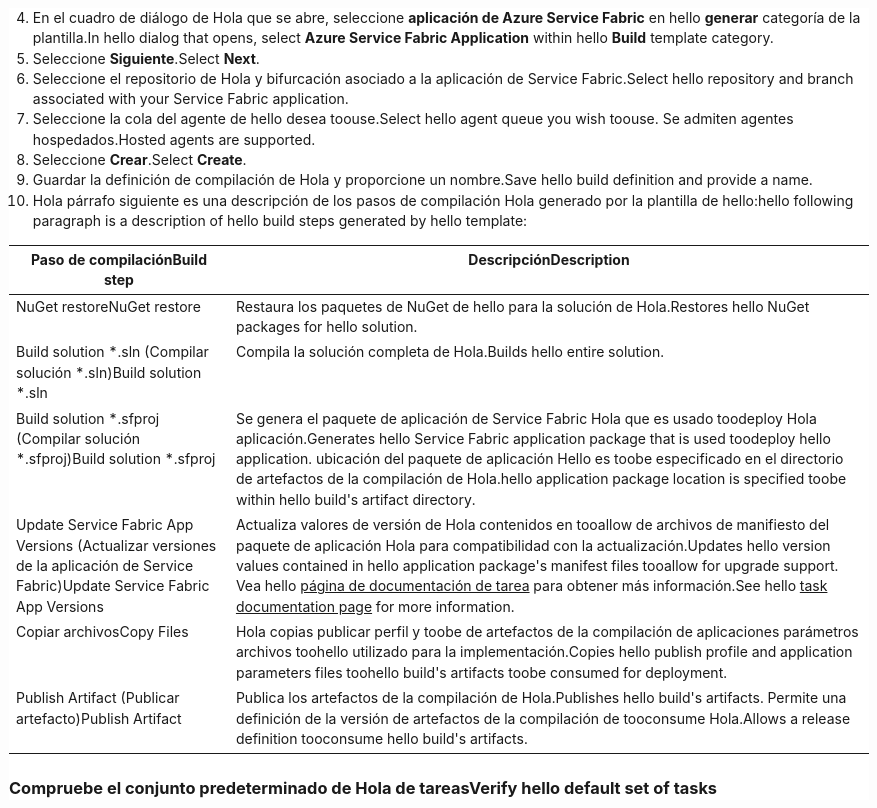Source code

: 4. <span data-ttu-id="0b498-137">En el cuadro de diálogo de Hola que se abre, seleccione **aplicación de Azure Service Fabric** en hello **generar** categoría de la plantilla.</span><span class="sxs-lookup"><span data-stu-id="0b498-137">In hello dialog that opens, select **Azure Service Fabric Application** within hello **Build** template category.</span></span>
5. <span data-ttu-id="0b498-138">Seleccione **Siguiente**.</span><span class="sxs-lookup"><span data-stu-id="0b498-138">Select **Next**.</span></span>
6. <span data-ttu-id="0b498-139">Seleccione el repositorio de Hola y bifurcación asociado a la aplicación de Service Fabric.</span><span class="sxs-lookup"><span data-stu-id="0b498-139">Select hello repository and branch associated with your Service Fabric application.</span></span>
7. <span data-ttu-id="0b498-140">Seleccione la cola del agente de hello desea toouse.</span><span class="sxs-lookup"><span data-stu-id="0b498-140">Select hello agent queue you wish toouse.</span></span> <span data-ttu-id="0b498-141">Se admiten agentes hospedados.</span><span class="sxs-lookup"><span data-stu-id="0b498-141">Hosted agents are supported.</span></span>
8. <span data-ttu-id="0b498-142">Seleccione **Crear**.</span><span class="sxs-lookup"><span data-stu-id="0b498-142">Select **Create**.</span></span>
9. <span data-ttu-id="0b498-143">Guardar la definición de compilación de Hola y proporcione un nombre.</span><span class="sxs-lookup"><span data-stu-id="0b498-143">Save hello build definition and provide a name.</span></span>
10. <span data-ttu-id="0b498-144">Hola párrafo siguiente es una descripción de los pasos de compilación Hola generado por la plantilla de hello:</span><span class="sxs-lookup"><span data-stu-id="0b498-144">hello following paragraph is a description of hello build steps generated by hello template:</span></span>

| <span data-ttu-id="0b498-145">Paso de compilación</span><span class="sxs-lookup"><span data-stu-id="0b498-145">Build step</span></span> | <span data-ttu-id="0b498-146">Descripción</span><span class="sxs-lookup"><span data-stu-id="0b498-146">Description</span></span> |
| --- | --- |
| <span data-ttu-id="0b498-147">NuGet restore</span><span class="sxs-lookup"><span data-stu-id="0b498-147">NuGet restore</span></span> |<span data-ttu-id="0b498-148">Restaura los paquetes de NuGet de hello para la solución de Hola.</span><span class="sxs-lookup"><span data-stu-id="0b498-148">Restores hello NuGet packages for hello solution.</span></span> |
| <span data-ttu-id="0b498-149">Build solution \*.sln (Compilar solución *.sln)</span><span class="sxs-lookup"><span data-stu-id="0b498-149">Build solution \*.sln</span></span> |<span data-ttu-id="0b498-150">Compila la solución completa de Hola.</span><span class="sxs-lookup"><span data-stu-id="0b498-150">Builds hello entire solution.</span></span> |
| <span data-ttu-id="0b498-151">Build solution \*.sfproj (Compilar solución *.sfproj)</span><span class="sxs-lookup"><span data-stu-id="0b498-151">Build solution \*.sfproj</span></span> |<span data-ttu-id="0b498-152">Se genera el paquete de aplicación de Service Fabric Hola que es usado toodeploy Hola aplicación.</span><span class="sxs-lookup"><span data-stu-id="0b498-152">Generates hello Service Fabric application package that is used toodeploy hello application.</span></span> <span data-ttu-id="0b498-153">ubicación del paquete de aplicación Hello es toobe especificado en el directorio de artefactos de la compilación de Hola.</span><span class="sxs-lookup"><span data-stu-id="0b498-153">hello application package location is specified toobe within hello build's artifact directory.</span></span> |
| <span data-ttu-id="0b498-154">Update Service Fabric App Versions (Actualizar versiones de la aplicación de Service Fabric)</span><span class="sxs-lookup"><span data-stu-id="0b498-154">Update Service Fabric App Versions</span></span> |<span data-ttu-id="0b498-155">Actualiza valores de versión de Hola contenidos en tooallow de archivos de manifiesto del paquete de aplicación Hola para compatibilidad con la actualización.</span><span class="sxs-lookup"><span data-stu-id="0b498-155">Updates hello version values contained in hello application package's manifest files tooallow for upgrade support.</span></span> <span data-ttu-id="0b498-156">Vea hello [página de documentación de tarea](https://go.microsoft.com/fwlink/?LinkId=820529) para obtener más información.</span><span class="sxs-lookup"><span data-stu-id="0b498-156">See hello [task documentation page](https://go.microsoft.com/fwlink/?LinkId=820529) for more information.</span></span> |
| <span data-ttu-id="0b498-157">Copiar archivos</span><span class="sxs-lookup"><span data-stu-id="0b498-157">Copy Files</span></span> |<span data-ttu-id="0b498-158">Hola copias publicar perfil y toobe de artefactos de la compilación de aplicaciones parámetros archivos toohello utilizado para la implementación.</span><span class="sxs-lookup"><span data-stu-id="0b498-158">Copies hello publish profile and application parameters files toohello build's artifacts toobe consumed for deployment.</span></span> |
| <span data-ttu-id="0b498-159">Publish Artifact (Publicar artefacto)</span><span class="sxs-lookup"><span data-stu-id="0b498-159">Publish Artifact</span></span> |<span data-ttu-id="0b498-160">Publica los artefactos de la compilación de Hola.</span><span class="sxs-lookup"><span data-stu-id="0b498-160">Publishes hello build's artifacts.</span></span> <span data-ttu-id="0b498-161">Permite una definición de la versión de artefactos de la compilación de tooconsume Hola.</span><span class="sxs-lookup"><span data-stu-id="0b498-161">Allows a release definition tooconsume hello build's artifacts.</span></span> |

### <a name="verify-hello-default-set-of-tasks"></a><span data-ttu-id="0b498-162">Compruebe el conjunto predeterminado de Hola de tareas</span><span class="sxs-lookup"><span data-stu-id="0b498-162">Verify hello default set of tasks</span></span>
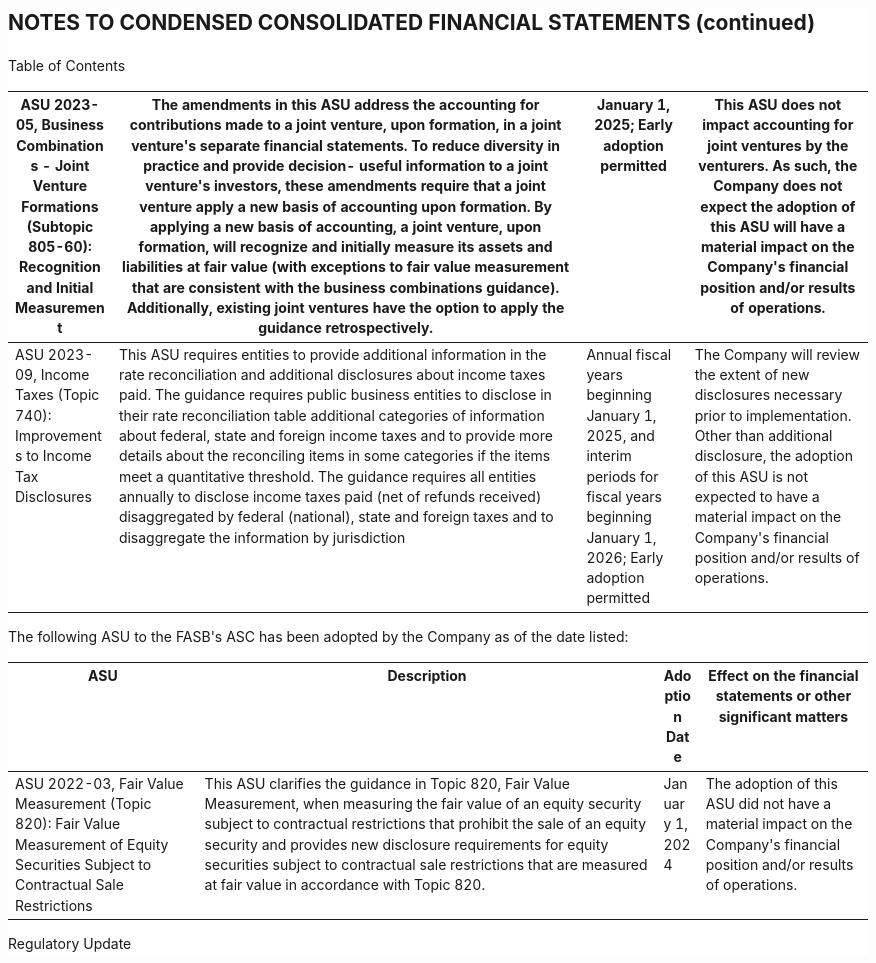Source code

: <h2>NOTES TO CONDENSED CONSOLIDATED FINANCIAL STATEMENTS (continued)</h2>
<p>Table of Contents</p>
<table>
<thead>
<tr>
<th>ASU 2023-05, Business Combinations - Joint Venture Formations (Subtopic 805-60): Recognition and Initial Measurement</th>
<th>The amendments in this ASU address the accounting for contributions made to a joint venture, upon formation, in a joint venture's separate financial statements. To reduce diversity in practice and provide decision- useful information to a joint venture's investors, these amendments require that a joint venture apply a new basis of accounting upon formation. By applying a new basis of accounting, a joint venture, upon formation, will recognize and initially measure its assets and liabilities at fair value (with exceptions to fair value measurement that are consistent with the business combinations guidance). Additionally, existing joint ventures have the option to apply the guidance retrospectively.</th>
<th>January 1, 2025; Early adoption permitted</th>
<th>This ASU does not impact accounting for joint ventures by the venturers. As such, the Company does not expect the adoption of this ASU will have a material impact on the Company's financial position and/or results of operations.</th>
</tr>
</thead>
<tbody>
<tr>
<td>ASU 2023-09, Income Taxes (Topic 740): Improvements to Income Tax Disclosures</td>
<td>This ASU requires entities to provide additional information in the rate reconciliation and additional disclosures about income taxes paid. The guidance requires public business entities to disclose in their rate reconciliation table additional categories of information about federal, state and foreign income taxes and to provide more details about the reconciling items in some categories if the items meet a quantitative threshold. The guidance requires all entities annually to disclose income taxes paid (net of refunds received) disaggregated by federal (national), state and foreign taxes and to disaggregate the information by jurisdiction</td>
<td>Annual fiscal years beginning January 1, 2025, and interim periods for fiscal years beginning January 1, 2026; Early adoption permitted</td>
<td>The Company will review the extent of new disclosures necessary prior to implementation. Other than additional disclosure, the adoption of this ASU is not expected to have a material impact on the Company's financial position and/or results of operations.</td>
</tr>
</tbody>
</table>
<p>The following ASU to the FASB's ASC has been adopted by the Company as of the date listed:</p>
<table>
<thead>
<tr>
<th>ASU</th>
<th>Description</th>
<th>Adoption Date</th>
<th>Effect on the financial statements or other significant matters</th>
</tr>
</thead>
<tbody>
<tr>
<td>ASU 2022-03, Fair Value Measurement (Topic 820): Fair Value Measurement of Equity Securities Subject to Contractual Sale Restrictions</td>
<td>This ASU clarifies the guidance in Topic 820, Fair Value Measurement, when measuring the fair value of an equity security subject to contractual restrictions that prohibit the sale of an equity security and provides new disclosure requirements for equity securities subject to contractual sale restrictions that are measured at fair value in accordance with Topic 820.</td>
<td>January 1, 2024</td>
<td>The adoption of this ASU did not have a material impact on the Company's financial position and/or results of operations.</td>
</tr>
</tbody>
</table>
<p>Regulatory Update</p>
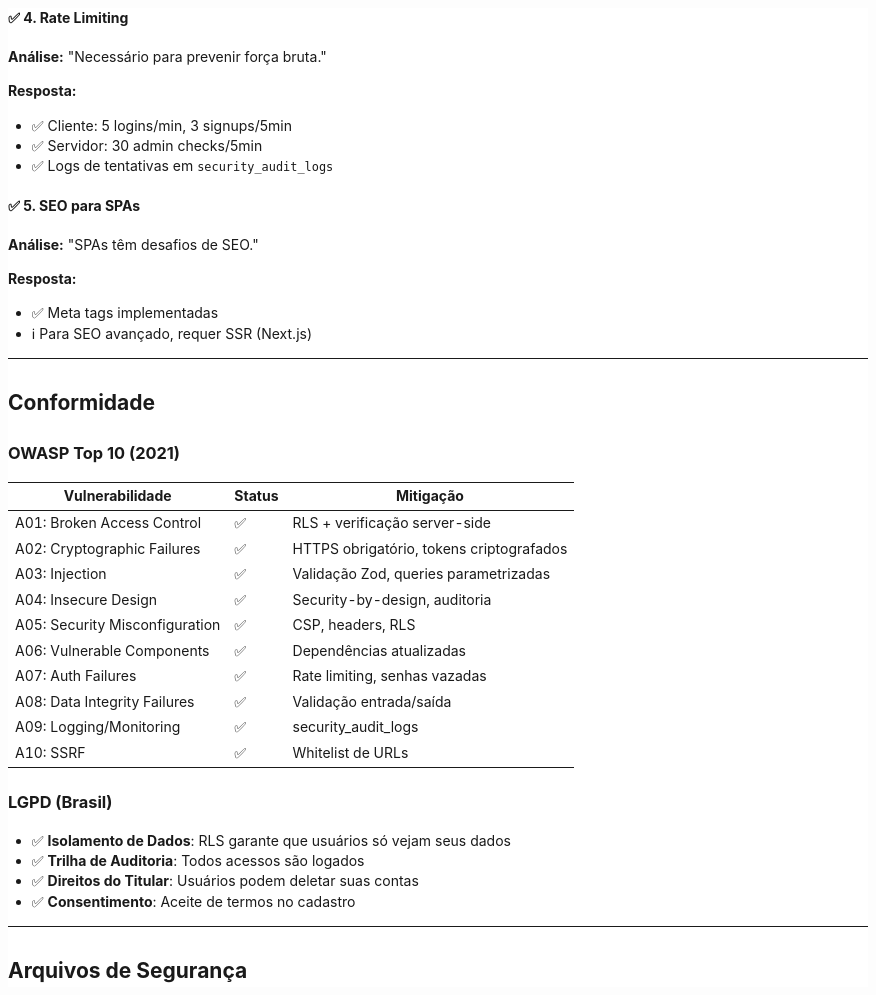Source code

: #### ✅ 4. Rate Limiting
**Análise:** "Necessário para prevenir força bruta."

**Resposta:**
- ✅ Cliente: 5 logins/min, 3 signups/5min
- ✅ Servidor: 30 admin checks/5min
- ✅ Logs de tentativas em `security_audit_logs`

#### ✅ 5. SEO para SPAs
**Análise:** "SPAs têm desafios de SEO."

**Resposta:**
- ✅ Meta tags implementadas
- ℹ️ Para SEO avançado, requer SSR (Next.js)

---

## Conformidade

### OWASP Top 10 (2021)

| Vulnerabilidade | Status | Mitigação |
|----------------|--------|-----------|
| A01: Broken Access Control | ✅ | RLS + verificação server-side |
| A02: Cryptographic Failures | ✅ | HTTPS obrigatório, tokens criptografados |
| A03: Injection | ✅ | Validação Zod, queries parametrizadas |
| A04: Insecure Design | ✅ | Security-by-design, auditoria |
| A05: Security Misconfiguration | ✅ | CSP, headers, RLS |
| A06: Vulnerable Components | ✅ | Dependências atualizadas |
| A07: Auth Failures | ✅ | Rate limiting, senhas vazadas |
| A08: Data Integrity Failures | ✅ | Validação entrada/saída |
| A09: Logging/Monitoring | ✅ | security_audit_logs |
| A10: SSRF | ✅ | Whitelist de URLs |

### LGPD (Brasil)

- ✅ **Isolamento de Dados**: RLS garante que usuários só vejam seus dados
- ✅ **Trilha de Auditoria**: Todos acessos são logados
- ✅ **Direitos do Titular**: Usuários podem deletar suas contas
- ✅ **Consentimento**: Aceite de termos no cadastro

---

## Arquivos de Segurança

ASSIGNED TASK:
Transcribe the listing above exactly, but only from the line with "<td>This ASU requires" through the line with "4. Rate Limiting". Include both of those lines and omit the pictures.

RESPONSE TO THIS TASK:
<td>This ASU requires entities to provide additional information in the rate reconciliation and additional disclosures about income taxes paid. The guidance requires public business entities to disclose in their rate reconciliation table additional categories of information about federal, state and foreign income taxes and to provide more details about the reconciling items in some categories if the items meet a quantitative threshold. The guidance requires all entities annually to disclose income taxes paid (net of refunds received) disaggregated by federal (national), state and foreign taxes and to disaggregate the information by jurisdiction</td>
<td>Annual fiscal years beginning January 1, 2025, and interim periods for fiscal years beginning January 1, 2026; Early adoption permitted</td>
<td>The Company will review the extent of new disclosures necessary prior to implementation. Other than additional disclosure, the adoption of this ASU is not expected to have a material impact on the Company's financial position and/or results of operations.</td>
</tr>
</tbody>
</table>
<p>The following ASU to the FASB's ASC has been adopted by the Company as of the date listed:</p>
<table>
<thead>
<tr>
<th>ASU</th>
<th>Description</th>
<th>Adoption Date</th>
<th>Effect on the financial statements or other significant matters</th>
</tr>
</thead>
<tbody>
<tr>
<td>ASU 2022-03, Fair Value Measurement (Topic 820): Fair Value Measurement of Equity Securities Subject to Contractual Sale Restrictions</td>
<td>This ASU clarifies the guidance in Topic 820, Fair Value Measurement, when measuring the fair value of an equity security subject to contractual restrictions that prohibit the sale of an equity security and provides new disclosure requirements for equity securities subject to contractual sale restrictions that are measured at fair value in accordance with Topic 820.</td>
<td>January 1, 2024</td>
<td>The adoption of this ASU did not have a material impact on the Company's financial position and/or results of operations.</td>
</tr>
</tbody>
</table>
<p>Regulatory Update</p>
Source code

: #### ✅ 4. Rate Limiting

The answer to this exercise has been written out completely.